• Exercise prompt: Return each line from the records below that contains the string "Boke".

START Input

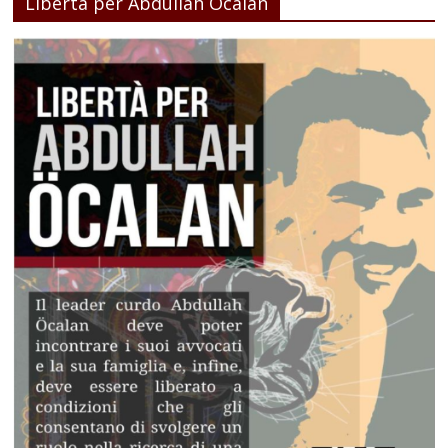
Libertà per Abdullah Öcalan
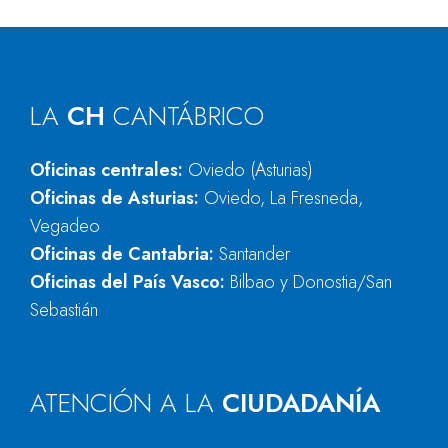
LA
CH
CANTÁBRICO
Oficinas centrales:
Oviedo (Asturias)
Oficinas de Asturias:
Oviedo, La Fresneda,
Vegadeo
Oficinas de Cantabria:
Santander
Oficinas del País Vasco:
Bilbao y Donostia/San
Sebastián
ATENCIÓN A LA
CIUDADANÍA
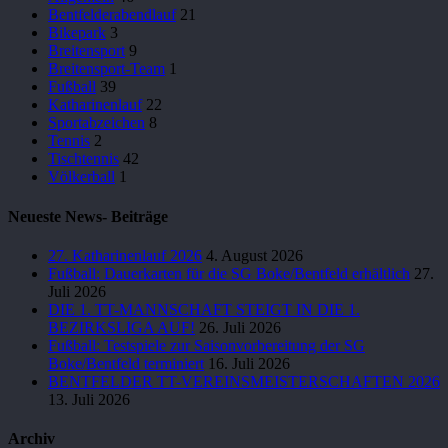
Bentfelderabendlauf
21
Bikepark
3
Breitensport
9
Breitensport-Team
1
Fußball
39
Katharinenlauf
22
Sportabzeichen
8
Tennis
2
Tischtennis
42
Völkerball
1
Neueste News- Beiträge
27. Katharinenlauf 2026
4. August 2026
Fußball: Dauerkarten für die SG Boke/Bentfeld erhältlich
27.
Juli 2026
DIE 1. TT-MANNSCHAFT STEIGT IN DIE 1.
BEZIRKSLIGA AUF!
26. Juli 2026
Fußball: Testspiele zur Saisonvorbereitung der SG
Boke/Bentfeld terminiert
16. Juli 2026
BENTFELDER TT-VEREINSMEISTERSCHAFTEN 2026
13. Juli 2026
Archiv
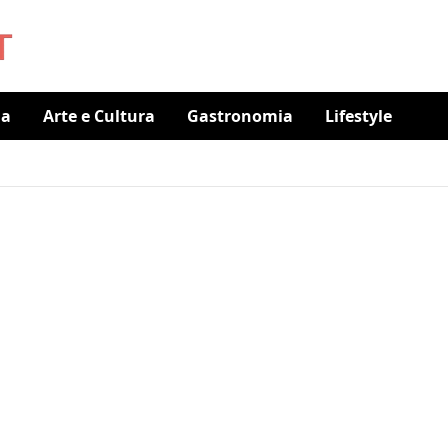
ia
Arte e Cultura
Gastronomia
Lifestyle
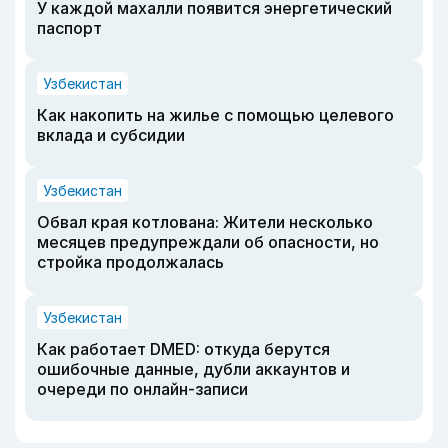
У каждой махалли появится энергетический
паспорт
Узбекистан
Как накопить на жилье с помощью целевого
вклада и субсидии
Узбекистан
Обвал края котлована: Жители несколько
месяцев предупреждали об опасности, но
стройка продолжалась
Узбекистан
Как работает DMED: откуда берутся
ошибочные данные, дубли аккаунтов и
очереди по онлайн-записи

END Input
START Input

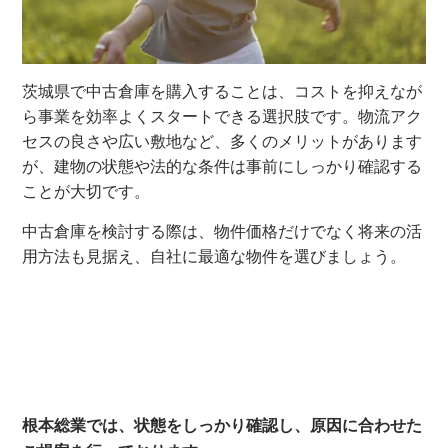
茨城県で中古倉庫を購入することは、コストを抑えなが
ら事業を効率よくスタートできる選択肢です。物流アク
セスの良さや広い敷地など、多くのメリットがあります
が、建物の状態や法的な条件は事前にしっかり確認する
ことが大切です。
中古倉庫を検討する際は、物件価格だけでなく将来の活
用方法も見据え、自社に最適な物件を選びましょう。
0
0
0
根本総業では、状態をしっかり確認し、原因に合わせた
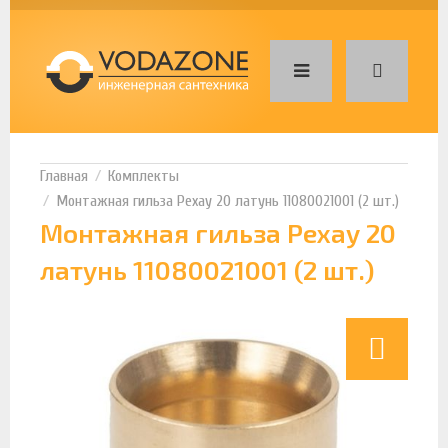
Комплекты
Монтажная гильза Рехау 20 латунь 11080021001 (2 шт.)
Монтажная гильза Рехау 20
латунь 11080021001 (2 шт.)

END Input

• Reply to the exercise:
Fußball: Dauerkarten für die SG Boke/Bentfeld erhältlich
Boke/Bentfeld terminiert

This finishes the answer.